Bartlett v. Hamilton

46 Me. 435 | Me. | 1859

Assumpsit upon an account annexed to the writ, which also contained a count for money had and received.

The defendant admitted the money sued for to have been in his hands, but alleged that it was stolen from him, and for that reason he was not liable to pay it to the plaintiff.

The facts appear in the testimony of the defendant, who testified that he was master of a schooner engaged in the ordinary coasting business between Bluehill and Boston; that the plaintiff shipped by him fifteen barrels of oil for Boston, with directions to sell the same, and, after purchasing some goods for plaintiff, a memorandum of which was given him, to bring back the balance of the proceeds to the plaintiff; that several other persons sent oil by him at same time, and had done so at other times; that he sold the oil in Boston, and, after purchasing the goods as directed, he brought back the balance of the proceeds; that he saw the plaintiff the day after he returned and told him his money was ready; that he was not at his vessel, where the money was, at the time, but was about one-fourth of a mile from it; that plaintiff said he could not call for it then, but would call some other time; that he, defendant, kept the money locked up in a drawer in the cabin; that he sold the oil of the plaintiff and that of other persons to the same man in Boston from whom he received the proceeds; that he did not keep the money belonging to the different shippers separate, but mixed it together and with his own money; that out of this common fund he paid the other shippers, and also paid wages to *436his men; that in about a week afterwards the plaintiff called to settle, and when he went to his drawer for the money, he found that it had been broken open and between $260 and $210 stolen; that there was only a little more than $100 left; that he paid the plaintiff $100, and had not paid the remainder ; that he charged the plaintiff and others for whom he carried oil 20 or 25 cents per barrel for doing the business, but made no distinct charge for bringing back the money.

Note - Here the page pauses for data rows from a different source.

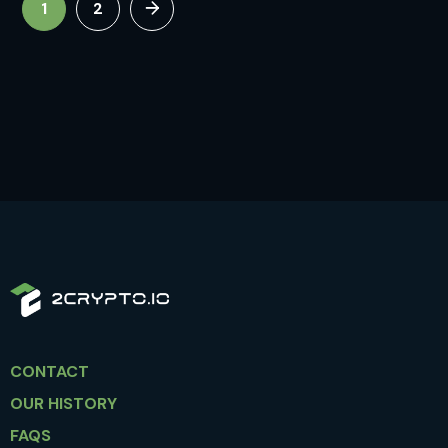
1
2
CONTACT
OUR HISTORY
FAQS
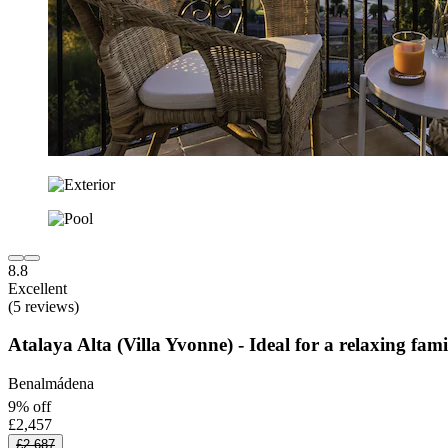
8.8
Excellent
(5 reviews)
Atalaya Alta (Villa Yvonne) - Ideal for a relaxing fa
Benalmádena
9% off
£2,457
£2,687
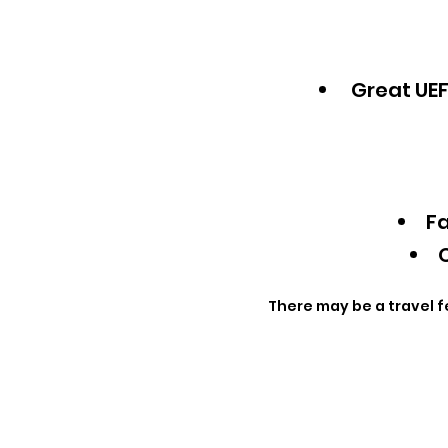
Great UEF
Fa
Q
There may be a travel f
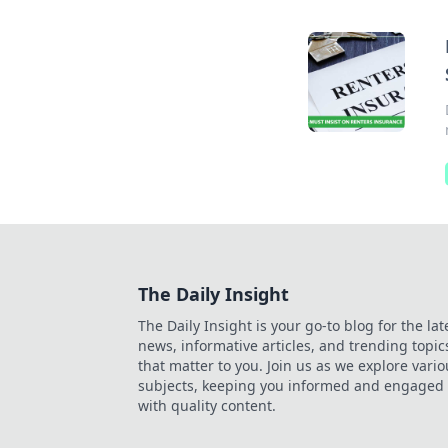
The Daily Insight
The Daily Insight is your go-to blog for the lat
news, informative articles, and trending topic
that matter to you. Join us as we explore vario
subjects, keeping you informed and engaged
with quality content.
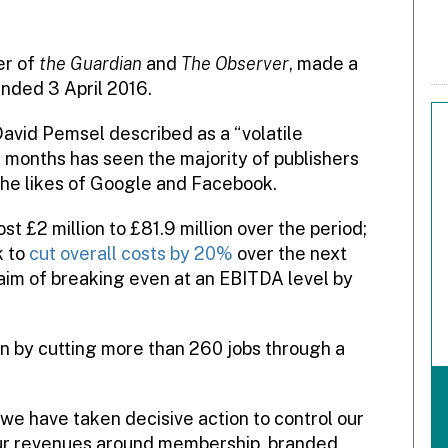
er of
the Guardian
and
The Observer
, made a
ended 3 April 2016.
David Pemsel described as a “volatile
2 months has seen the majority of publishers
the likes of Google and Facebook.
 £2 million to £81.9 million over the period;
k to
cut overall costs by 20%
over the next
 aim of breaking even at an EBITDA level by
on by cutting more than 260 jobs through a
 we have taken decisive action to control our
ur revenues around membership, branded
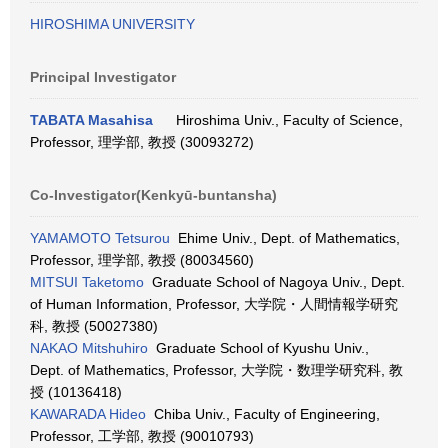
HIROSHIMA UNIVERSITY
Principal Investigator
TABATA Masahisa
Hiroshima Univ., Faculty of Science,
Professor, 理学部, 教授 (30093272)
Co-Investigator(Kenkyū-buntansha)
YAMAMOTO Tetsurou
Ehime Univ., Dept. of Mathematics,
Professor, 理学部, 教授 (80034560)
MITSUI Taketomo
Graduate School of Nagoya Univ., Dept.
of Human Information, Professor, 大学院・人間情報学研究
科, 教授 (50027380)
NAKAO Mitshuhiro
Graduate School of Kyushu Univ.,
Dept. of Mathematics, Professor, 大学院・数理学研究科, 教
授 (10136418)
KAWARADA Hideo
Chiba Univ., Faculty of Engineering,
Professor, 工学部, 教授 (90010793)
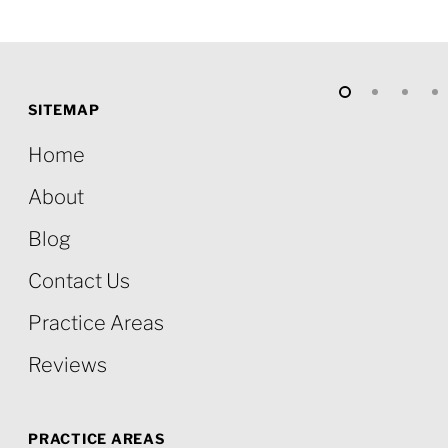
SITEMAP
Home
About
Blog
Contact Us
Practice Areas
Reviews
PRACTICE AREAS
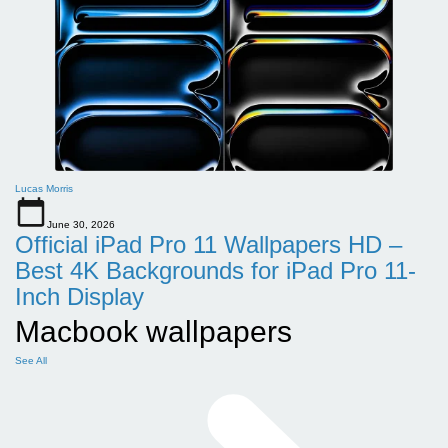
Lucas Morris
June 30, 2026
Official iPad Pro 11 Wallpapers HD –
Best 4K Backgrounds for iPad Pro 11-
Inch Display
Macbook wallpapers
See All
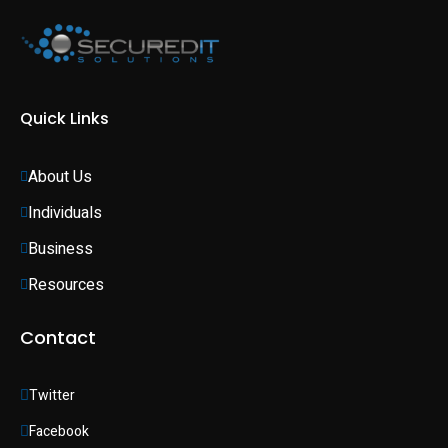
Quick Links
About Us
Individuals 
Business 
Resources
Contact
Twitter
Facebook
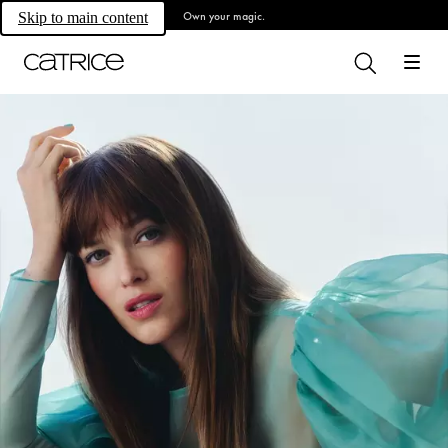
Own your magic.
Skip to main content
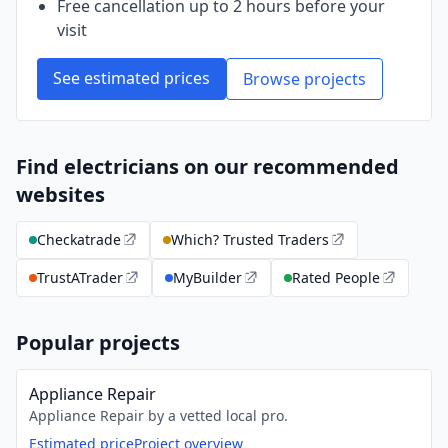
Free cancellation up to 2 hours before your
visit
See estimated prices
Browse projects
Find electricians on our recommended
websites
Checkatrade
Which? Trusted Traders
TrustATrader
MyBuilder
Rated People
Popular projects
Appliance Repair
Appliance Repair by a vetted local pro.
Estimated price
Project overview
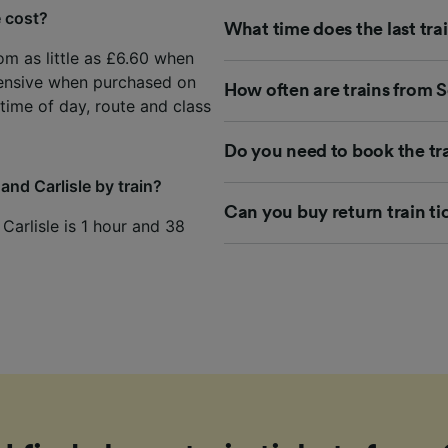
e cost?
What time does the last trai
rom as little as £6.60 when
ensive when purchased on
How often are trains from Se
time of day, route and class
Do you need to book the tra
and Carlisle by train?
Can you buy return train tic
 Carlisle is 1 hour and 38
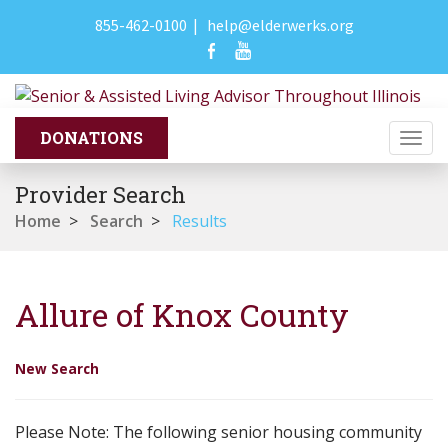
855-462-0100
|
help@elderwerks.org
Togg
navi
Provider Search
Home
>
Search
>
Results
Allure of Knox County
New Search
Please Note: The following senior housing community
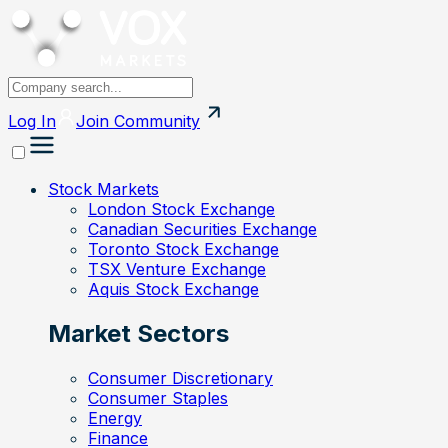
Log In
Join
Community
Stock Markets
London Stock Exchange
Canadian Securities Exchange
Toronto Stock Exchange
TSX Venture Exchange
Aquis Stock Exchange
Market Sectors
Consumer Discretionary
Consumer Staples
Energy
Finance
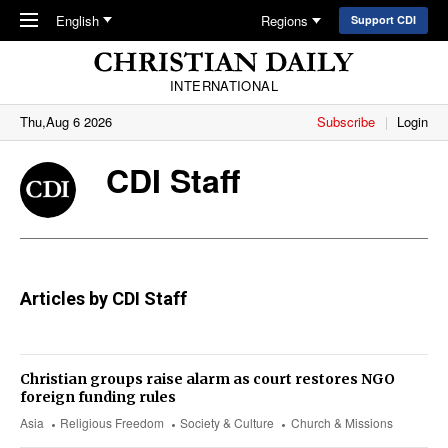
Skip to main content
English
Regions
Support CDI
INTERNATIONAL
Thu,Aug 6 2026
Subscribe
Login
CDI Staff
Articles by CDI Staff
Christian groups raise alarm as court restores NGO
foreign funding rules
Asia
Religious Freedom
Society & Culture
Church & Missions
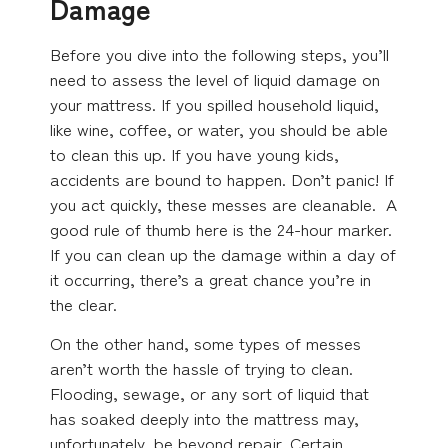
Damage
Before you dive into the following steps, you’ll
need to assess the level of liquid damage on
your mattress. If you spilled household liquid,
like wine, coffee, or water, you should be able
to clean this up. If you have young kids,
accidents are bound to happen. Don’t panic! If
you act quickly, these messes are cleanable. A
good rule of thumb here is the 24-hour marker.
If you can clean up the damage within a day of
it occurring, there’s a great chance you’re in
the clear.
On the other hand, some types of messes
aren’t worth the hassle of trying to clean.
Flooding, sewage, or any sort of liquid that
has soaked deeply into the mattress may,
unfortunately, be beyond repair. Certain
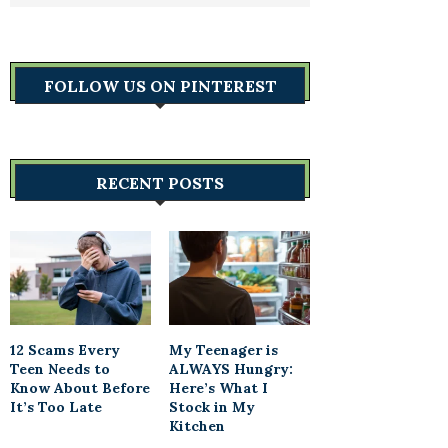
FOLLOW US ON PINTEREST
RECENT POSTS
12 Scams Every
My Teenager is
Teen Needs to
ALWAYS Hungry:
Know About Before
Here’s What I
It’s Too Late
Stock in My
Kitchen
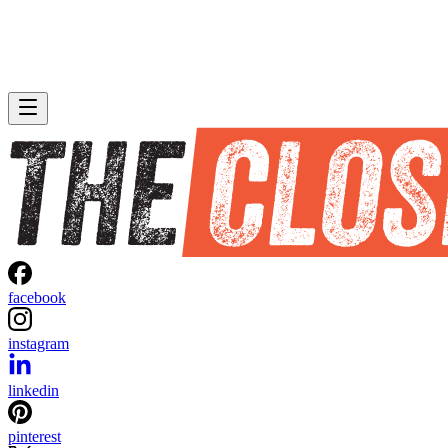
facebook
instagram
linkedin
pinterest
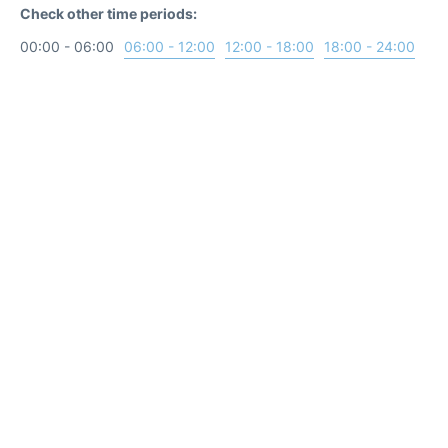
Check other time periods:
00:00 - 06:00
06:00 - 12:00
12:00 - 18:00
18:00 - 24:00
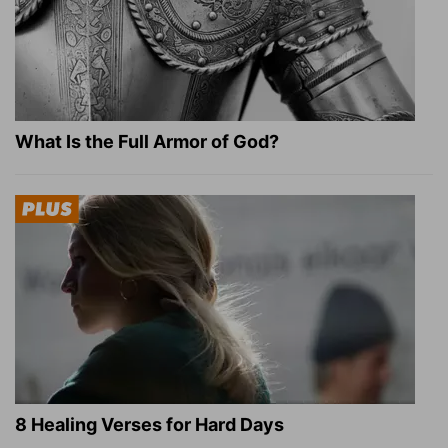
What Is the Full Armor of God?
8 Healing Verses for Hard Days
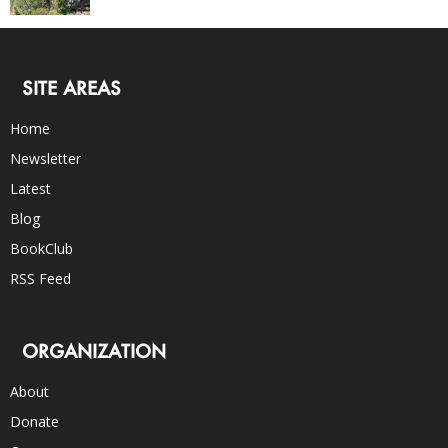
SITE AREAS
Home
Newsletter
Latest
Blog
BookClub
RSS Feed
ORGANIZATION
About
Donate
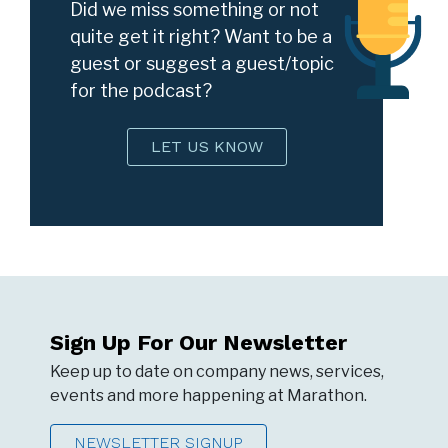
Did we miss something or not
quite get it right? Want to be a
guest or suggest a guest/topic
for the podcast?
LET US KNOW
Sign Up For Our Newsletter
Keep up to date on company news, services,
events and more happening at Marathon.
NEWSLETTER SIGNUP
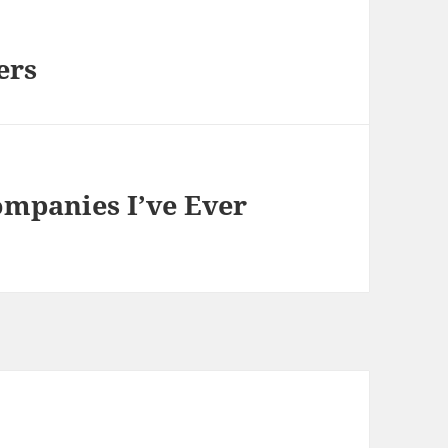
ers
ompanies I’ve Ever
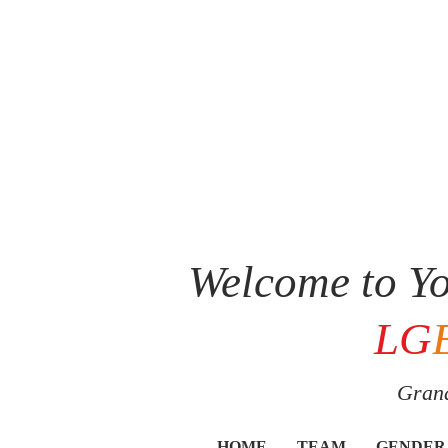
Welcome to Yo
LG
Grand
HOME
TEAM
GENDER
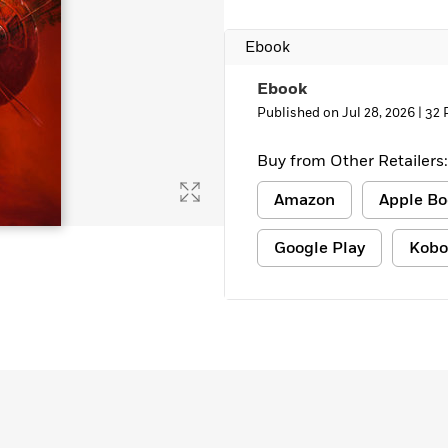
Ebook
Ebook
Published on Jul 28, 2026 |
32 
Buy from Other Retailers:
Amazon
Apple Bo
Google Play
Kobo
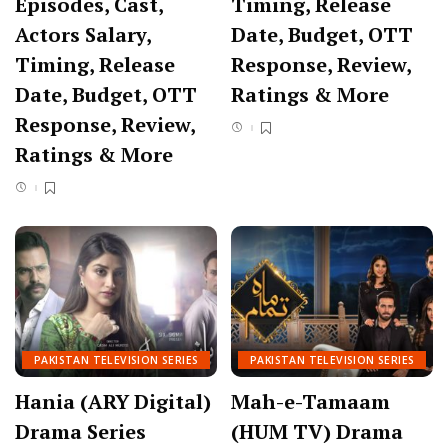
Episodes, Cast,
Timing, Release
Actors Salary,
Date, Budget, OTT
Timing, Release
Response, Review,
Date, Budget, OTT
Ratings & More
Response, Review,
Ratings & More
PAKISTAN TELEVISION SERIES
PAKISTAN TELEVISION SERIES
Hania (ARY Digital)
Mah-e-Tamaam
Drama Series
(HUM TV) Drama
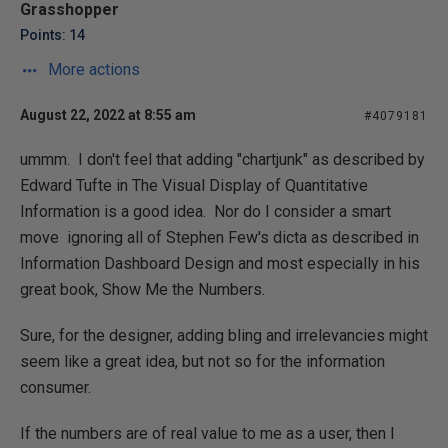
Grasshopper
Points: 14
More actions
August 22, 2022 at 8:55 am
#4079181
ummm. I don't feel that adding "chartjunk" as described by
Edward Tufte in The Visual Display of Quantitative
Information is a good idea. Nor do I consider a smart
move ignoring all of Stephen Few's dicta as described in
Information Dashboard Design and most especially in his
great book, Show Me the Numbers.
Sure, for the designer, adding bling and irrelevancies might
seem like a great idea, but not so for the information
consumer.
If the numbers are of real value to me as a user, then I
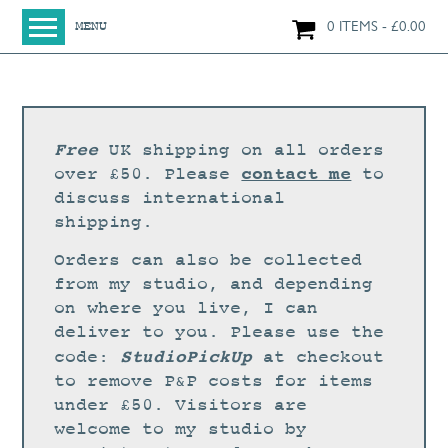
0 ITEMS
£
0.00
MENU
HOME
SHOP
ORIGINAL PAINTINGS
Free
UK shipping on all orders
NEW IN
contact me
over £50. Please
to
discuss international
LARGE WORKS
shipping.
SMALL WORKS
Orders can also be collected
PRINTS + CARDS
from my studio, and depending
on where you live, I can
LIMITED EDITION FINE ART GICLÉE PRINTS
deliver to you. Please use the
DIGITAL PRINTS
StudioPickUp
code:
at checkout
to remove P&P costs for items
GREETINGS CARDS
under £50. Visitors are
WORKSHOPS
welcome to my studio by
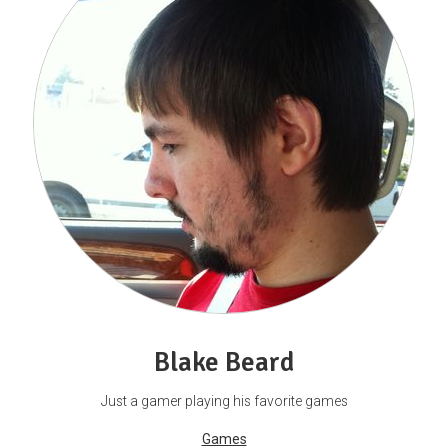
Blake Beard
Just a gamer playing his favorite games
Games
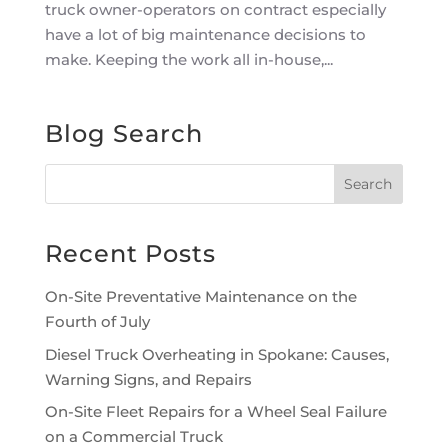
truck owner-operators on contract especially
have a lot of big maintenance decisions to
make. Keeping the work all in-house,...
Blog Search
Recent Posts
On-Site Preventative Maintenance on the
Fourth of July
Diesel Truck Overheating in Spokane: Causes,
Warning Signs, and Repairs
On-Site Fleet Repairs for a Wheel Seal Failure
on a Commercial Truck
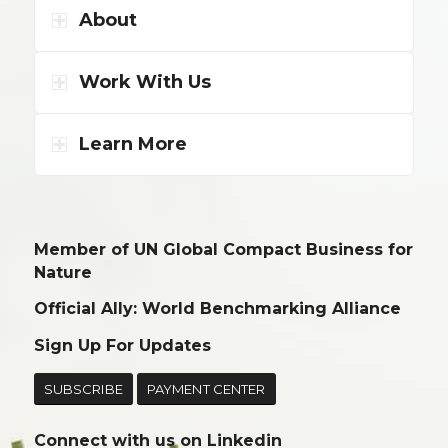
About
Work With Us
Learn More
Member of UN Global Compact Business for
Nature
Official Ally: World Benchmarking Alliance
Sign Up For Updates
SUBSCRIBE
PAYMENT CENTER
Connect with us on
Linkedin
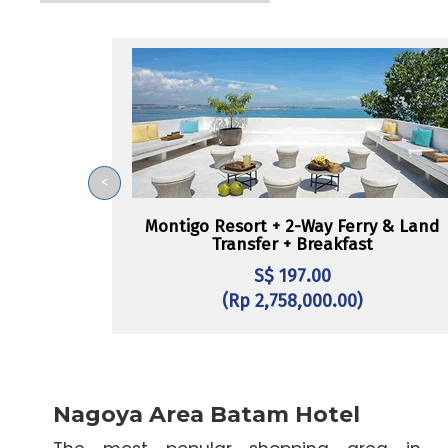
<
Montigo Resort + 2-Way Ferry & Land
Transfer + Breakfast
S$ 197.00
(Rp 2,758,000.00)
Nagoya Area Batam Hotel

Upon this testimony, the presiding Judge instructed the jury, with other instructions to which no exceptions were taken, that if the defendant voluntarily mixed the money of the plaintiff with his own money and the money of other persons in his hands, so far as the burden of proof rested upon him to show that the money was stolen, he must prove the money stolen to have been the identical money belonging to the plaintiff. To this the defendant excepted.